É obrigação dela? Sim, mas uma obrigação que precisa ser valorizada, porque anda em falta no mercado.
Abs, Verônica

Diógenes Brandão disse...

Muito bem colega!

De fato a governadora inaugurou uma nova etapa na história do comportamento cívico em nosso Estado e você fez bem em registrá-lo com isenção.

No mais, fica o tŕagico caso para exemplo de que ninguém deve admitir que casos como pedófilos julgados sejam protegidos pela força do poder político.

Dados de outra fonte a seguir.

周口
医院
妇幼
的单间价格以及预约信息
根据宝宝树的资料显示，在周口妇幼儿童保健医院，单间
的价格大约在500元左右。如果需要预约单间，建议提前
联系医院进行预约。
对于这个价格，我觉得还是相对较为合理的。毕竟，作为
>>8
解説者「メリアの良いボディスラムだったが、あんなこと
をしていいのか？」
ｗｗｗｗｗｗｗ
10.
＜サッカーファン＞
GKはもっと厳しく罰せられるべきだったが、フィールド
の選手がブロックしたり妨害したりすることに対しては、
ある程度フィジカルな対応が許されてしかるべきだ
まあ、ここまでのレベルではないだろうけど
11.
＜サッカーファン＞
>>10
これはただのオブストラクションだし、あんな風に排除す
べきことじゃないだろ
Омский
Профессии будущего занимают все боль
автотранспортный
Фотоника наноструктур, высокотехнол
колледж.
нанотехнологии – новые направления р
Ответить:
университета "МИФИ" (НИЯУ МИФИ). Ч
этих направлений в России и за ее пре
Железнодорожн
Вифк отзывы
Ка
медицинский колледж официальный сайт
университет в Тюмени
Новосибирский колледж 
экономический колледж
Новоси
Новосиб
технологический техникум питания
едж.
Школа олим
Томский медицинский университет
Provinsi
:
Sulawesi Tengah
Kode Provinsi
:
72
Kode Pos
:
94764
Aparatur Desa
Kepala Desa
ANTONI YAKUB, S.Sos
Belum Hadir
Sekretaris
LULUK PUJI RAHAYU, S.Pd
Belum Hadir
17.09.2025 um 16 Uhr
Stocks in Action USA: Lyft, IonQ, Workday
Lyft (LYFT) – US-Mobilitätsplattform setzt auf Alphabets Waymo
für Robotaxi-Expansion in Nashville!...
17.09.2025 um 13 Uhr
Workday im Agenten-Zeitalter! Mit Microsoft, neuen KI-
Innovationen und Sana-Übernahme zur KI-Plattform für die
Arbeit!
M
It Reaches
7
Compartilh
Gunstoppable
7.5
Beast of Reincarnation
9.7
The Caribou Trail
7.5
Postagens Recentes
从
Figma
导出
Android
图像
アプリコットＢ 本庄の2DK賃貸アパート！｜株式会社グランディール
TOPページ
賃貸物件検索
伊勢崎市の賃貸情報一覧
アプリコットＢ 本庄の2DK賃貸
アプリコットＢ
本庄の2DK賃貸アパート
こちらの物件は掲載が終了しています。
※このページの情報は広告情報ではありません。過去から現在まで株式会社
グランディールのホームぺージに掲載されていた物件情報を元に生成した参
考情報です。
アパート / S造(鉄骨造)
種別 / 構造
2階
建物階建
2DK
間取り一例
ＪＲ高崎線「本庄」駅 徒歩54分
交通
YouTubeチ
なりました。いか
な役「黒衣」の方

Avante na garantia dos direitos e da justiça social!

Anônimo disse...

Uma beleza a postura cívica pública da governadora. Mas, nos entrementes do lar, quem paga o Américo Leal como advogado de defesa ? Quwm está dando abrigo ao foragido até que um habeas corpus por influência de quem surja a qualquer momento ? Uma beleza.

Anônimo disse...

Oi Rita, eu ia elogiar mas li esse comentário do anônimo das 19h13 e fiquei cauteloso. Pois é, em público uma cara e em particular outra? A propósito, a lei só está acima dos petistas enrolados no mensalão.
Ass. Mapinguari da Serra Pelada, que tem boa memória

Anônimo disse...

Quem dera que a História mostrasse isto, Rita, mas temos o exemplo recente do Collor, com ficha sujíssima, que preparou a Míriam Cordeiro e uma tramóia de um incentivo ao aborto por parte de Lula, uma inverdade que colou e o Lula perdeu. Soubemos pouco tempo depois que Collor tinha um filho que não quis reconhecer. Mas, independente de quem paga o advogado do Caíca - e a família dele tem recursos, sem precisar do dinheiro público - a postura da governadora tem sido inatacável o que já não posso dizer em relação à privatização da água em Belém, depois que ela conseguiu o apoio do falsário que é nosso desprefeito.